+++ Passage to read

Your curve C is a simple closed curve, with 180° rotational symmetry, and with exactly one point of C on each ray from its center of symmetry. Finding an inscribed square on a curve with these properties is easy. (Note that "inscribed" means only that the square's four corners all lie on the curve; it is allowed to cross C.) Follow these steps:

1. place C so that the origin of the Cartesian coordinate system is at the center of symmetry, inside C.
2. the x-axis must cross C at at two symmetric points (±a,0) and the y-axis must cross C at two symmetric points (0,±b). If a = b you are done; these four points form a square.
3. If you don't already have a = b, consider continuously rotating C through 90° so that as you rotate it a and b vary continuously. After 90° of rotation, a and b will have swapped their values with each other. If you started with a > b, you will end the rotation with a < b, and vice versa. By the intermediate value theorem, somewhere in the middle of the rotation you will see a = b.

++++++
+++ Record extracts

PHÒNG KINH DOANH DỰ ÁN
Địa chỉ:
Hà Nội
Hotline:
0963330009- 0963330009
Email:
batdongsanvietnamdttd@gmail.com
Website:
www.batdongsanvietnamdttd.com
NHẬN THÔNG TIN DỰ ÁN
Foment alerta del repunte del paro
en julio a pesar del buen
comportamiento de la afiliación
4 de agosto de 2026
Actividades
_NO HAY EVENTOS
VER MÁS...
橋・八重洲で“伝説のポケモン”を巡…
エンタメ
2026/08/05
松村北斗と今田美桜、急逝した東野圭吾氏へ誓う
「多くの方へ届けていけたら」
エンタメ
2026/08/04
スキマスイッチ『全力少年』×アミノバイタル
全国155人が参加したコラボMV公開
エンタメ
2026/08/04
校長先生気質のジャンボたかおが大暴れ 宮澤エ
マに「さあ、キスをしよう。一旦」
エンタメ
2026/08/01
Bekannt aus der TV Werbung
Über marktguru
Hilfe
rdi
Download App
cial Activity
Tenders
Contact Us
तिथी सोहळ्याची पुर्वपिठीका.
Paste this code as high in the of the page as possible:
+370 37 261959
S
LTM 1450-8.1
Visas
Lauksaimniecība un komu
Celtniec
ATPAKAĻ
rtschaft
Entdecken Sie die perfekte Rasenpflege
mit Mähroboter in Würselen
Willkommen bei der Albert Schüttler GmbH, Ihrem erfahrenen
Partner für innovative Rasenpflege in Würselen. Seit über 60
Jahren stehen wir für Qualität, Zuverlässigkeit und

++++++
+++ Record extracts

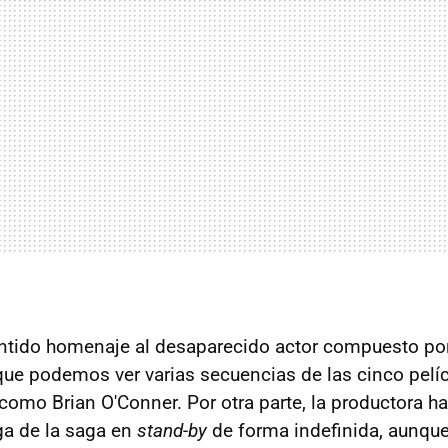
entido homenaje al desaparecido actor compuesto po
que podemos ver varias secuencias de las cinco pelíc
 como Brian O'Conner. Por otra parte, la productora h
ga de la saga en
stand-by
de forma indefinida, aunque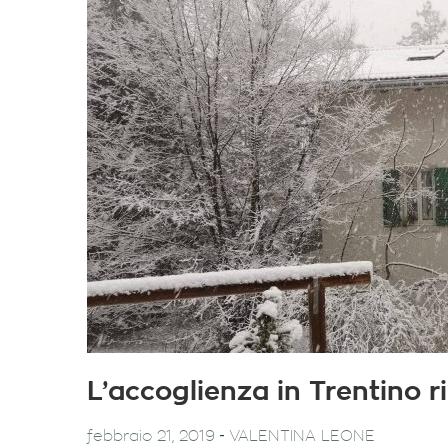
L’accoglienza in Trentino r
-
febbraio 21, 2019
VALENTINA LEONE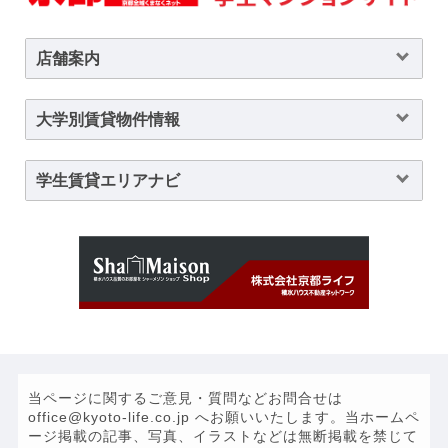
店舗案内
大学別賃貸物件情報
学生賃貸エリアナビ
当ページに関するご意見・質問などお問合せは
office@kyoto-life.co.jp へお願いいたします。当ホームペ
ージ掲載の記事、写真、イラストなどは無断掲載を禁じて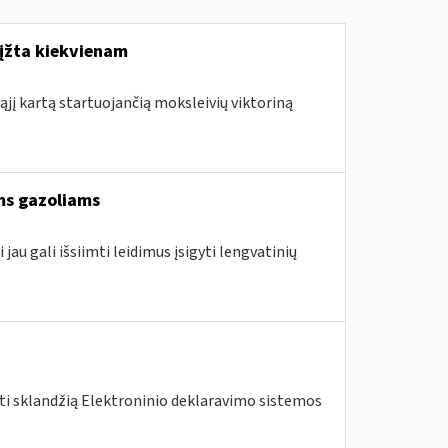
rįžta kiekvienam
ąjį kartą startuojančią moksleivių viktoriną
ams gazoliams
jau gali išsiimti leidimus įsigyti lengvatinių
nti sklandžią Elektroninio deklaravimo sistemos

++++++
+++ Record extracts

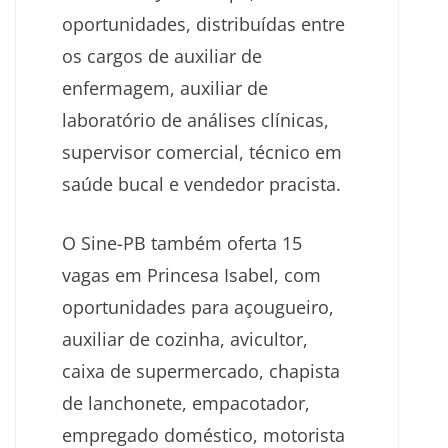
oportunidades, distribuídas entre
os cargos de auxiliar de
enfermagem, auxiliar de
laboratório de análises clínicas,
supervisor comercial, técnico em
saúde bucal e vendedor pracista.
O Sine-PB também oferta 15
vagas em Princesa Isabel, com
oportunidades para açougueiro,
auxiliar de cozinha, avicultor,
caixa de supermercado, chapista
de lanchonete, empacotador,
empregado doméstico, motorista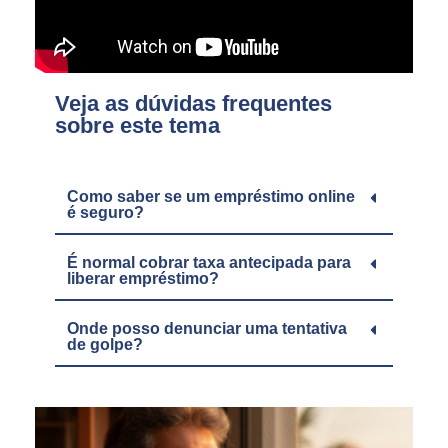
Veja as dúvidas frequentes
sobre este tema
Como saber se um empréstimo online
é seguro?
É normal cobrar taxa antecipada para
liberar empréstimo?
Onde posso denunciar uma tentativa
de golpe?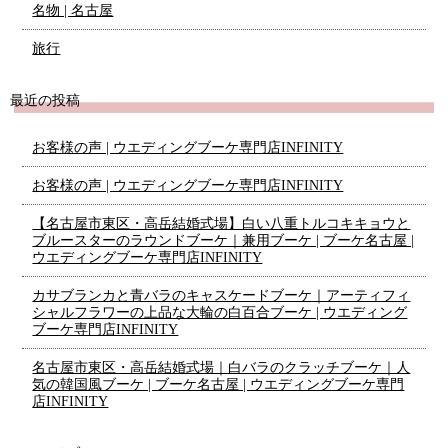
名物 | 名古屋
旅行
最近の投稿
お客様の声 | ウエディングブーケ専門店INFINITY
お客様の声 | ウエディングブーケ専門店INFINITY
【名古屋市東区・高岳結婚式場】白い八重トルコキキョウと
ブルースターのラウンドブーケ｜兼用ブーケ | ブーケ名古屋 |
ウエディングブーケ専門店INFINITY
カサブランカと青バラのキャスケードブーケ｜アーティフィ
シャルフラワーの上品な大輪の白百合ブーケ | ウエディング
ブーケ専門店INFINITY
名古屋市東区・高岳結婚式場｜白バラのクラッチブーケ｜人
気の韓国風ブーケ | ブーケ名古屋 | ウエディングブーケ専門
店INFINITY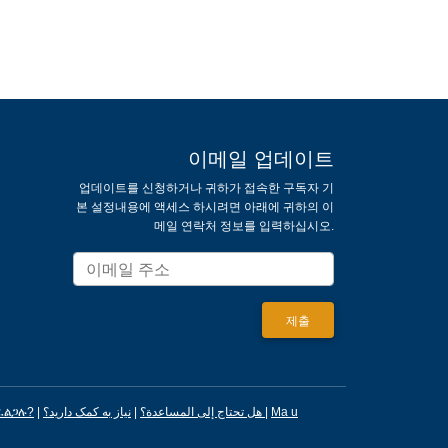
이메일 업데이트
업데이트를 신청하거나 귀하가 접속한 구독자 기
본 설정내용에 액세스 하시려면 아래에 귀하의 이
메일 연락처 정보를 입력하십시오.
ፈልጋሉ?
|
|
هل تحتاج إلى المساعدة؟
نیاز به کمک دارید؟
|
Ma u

++++++

→ **Problem statement**
Copy the passage on inscribed squares, starting at "Your curve C" and ending at "symmetry, inside C.", and replace "center of symmetry" with "point of symmetry" each time it appears.

→ **Solved problem**
Your curve C is a simple closed curve, with 180° rotational symmetry, and with exactly one point of C on each ray from its point of symmetry. Finding an inscribed square on a curve with these properties is easy. (Note that "inscribed" means only that the square's four corners all lie on the curve; it is allowed to cross C.) Follow these steps:

1. place C so that the origin of the Cartesian coordinate system is at the point of symmetry, inside C.